- **TEXT SEGMENT**:
▬▬▬▬▬▬
Computes the current action, value estimate, and log-probability of the action.
Stores additional policy distribution info: mean and standard deviation.
Saves both actor observations and critic observations for training later.
Return the chosen action to be executed in the environment.

1.6 Processing environment step (process_env_step)

def process_env_step(self, rewards, dones, infos):
    self.transition.rewards = rewards.clone()
    self.transition.dones = dones
    # Bootstrapping on time outs
    if 'time_outs' in infos:
        self.transition.rewards += self.gamma * torch.squeeze(self.transition.values * infos['time_outs'].unsqueeze(1).to(self.device), 1)

    # Record the transition
    self.storage.add_transitions(self.transition)
    self.transition.clear()
    self.actor_critic.reset(dones)

Stores rewards and done flags into the transition.
If an episode ends due to a timeout, it adds a bootstrap value to the reward (so the agent still learns from that state).
Adds the current transition to rollout storage.
Clears transition for the next step.
Resets the actor-critic if episodes ended.

1.7 Compute returns (compute_returns)

def compute_returns(self, last_critic_obs):
    last_values = self.actor_critic.evaluate(last_critic_obs).detach()
    self.storage.compute_returns(last_values, self.gamma, self.lam)

At the end of a rollout, computes the discounted returns and advantages.
Uses the critic’s value for the last observation as a bootstrap.
Calls compute_returns in RolloutStorage, which usually implements GAE (Generalized Advantage Estimation).

1.8 Update loop (update)

def update(self, current_learning_iteration):
    self.current_learning_iteration = current_learning_iteration
    mean_losses = defaultdict(lambda :0.)
    average_stats = defaultdict(lambda :0.)
    if self.actor_critic.is_recurrent:
        generator = self.storage.reccurent_mini_batch_generator(self.num_mini_batches, self.num_learning_epochs)
    else:
        generator = self.storage.mini_batch_generator(self.num_mini_batches, self.num_learning_epochs)
    for minibatch in generator:

        losses, _, stats = self.compute_losses(minibatch)

        loss = 0.
        for k, v in losses.items():
            loss += getattr(self, k + "_coef", 1.) * v
            mean_losses[k] = mean_losses[k] + v.detach()
▬▬▬▬▬▬
- **DATA BLOCK**:
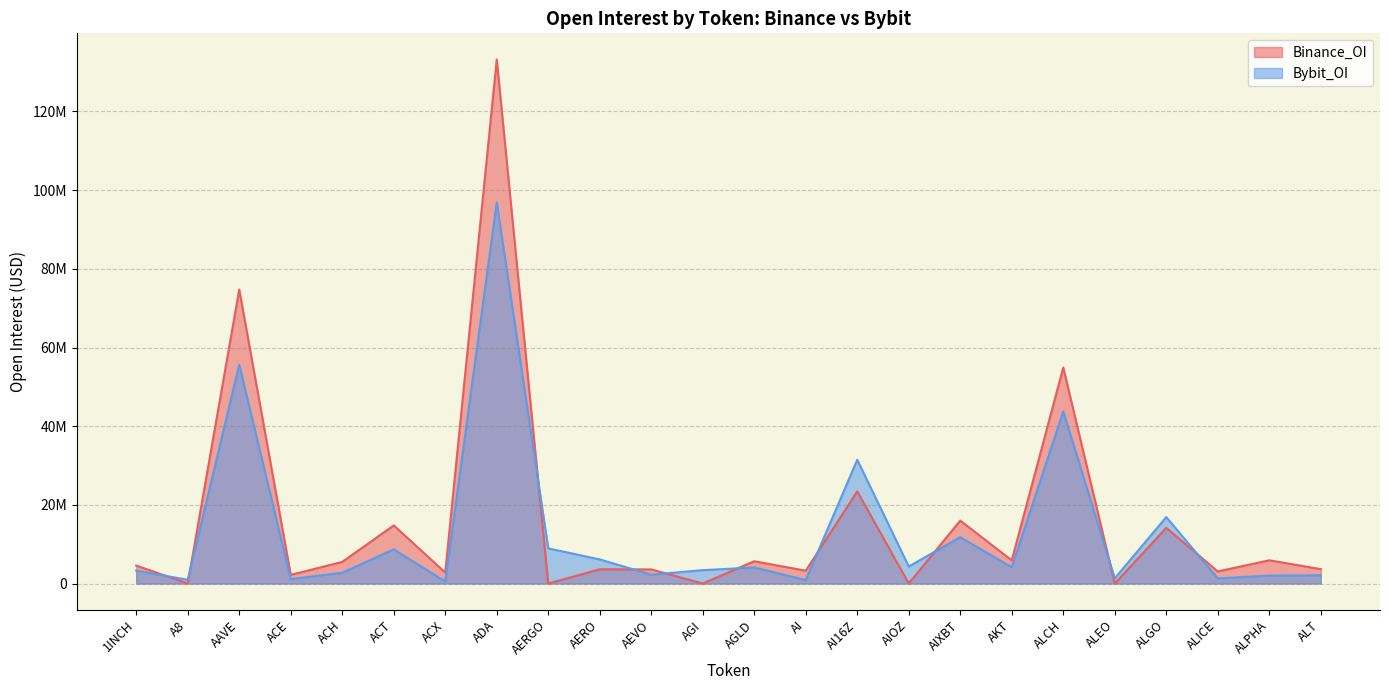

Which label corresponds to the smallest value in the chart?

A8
▬▬▬▬▬▬
- **WHAT YOU WILL DO**:
Please write out the code walkthrough word for word between "Clears transition for" and "Update loop (update)", inclusive. Work from the code walkthrough alone.

- **TASK SOLUTION**:
Clears transition for the next step.
Resets the actor-critic if episodes ended.

1.7 Compute returns (compute_returns)

def compute_returns(self, last_critic_obs):
    last_values = self.actor_critic.evaluate(last_critic_obs).detach()
    self.storage.compute_returns(last_values, self.gamma, self.lam)

At the end of a rollout, computes the discounted returns and advantages.
Uses the critic’s value for the last observation as a bootstrap.
Calls compute_returns in RolloutStorage, which usually implements GAE (Generalized Advantage Estimation).

1.8 Update loop (update)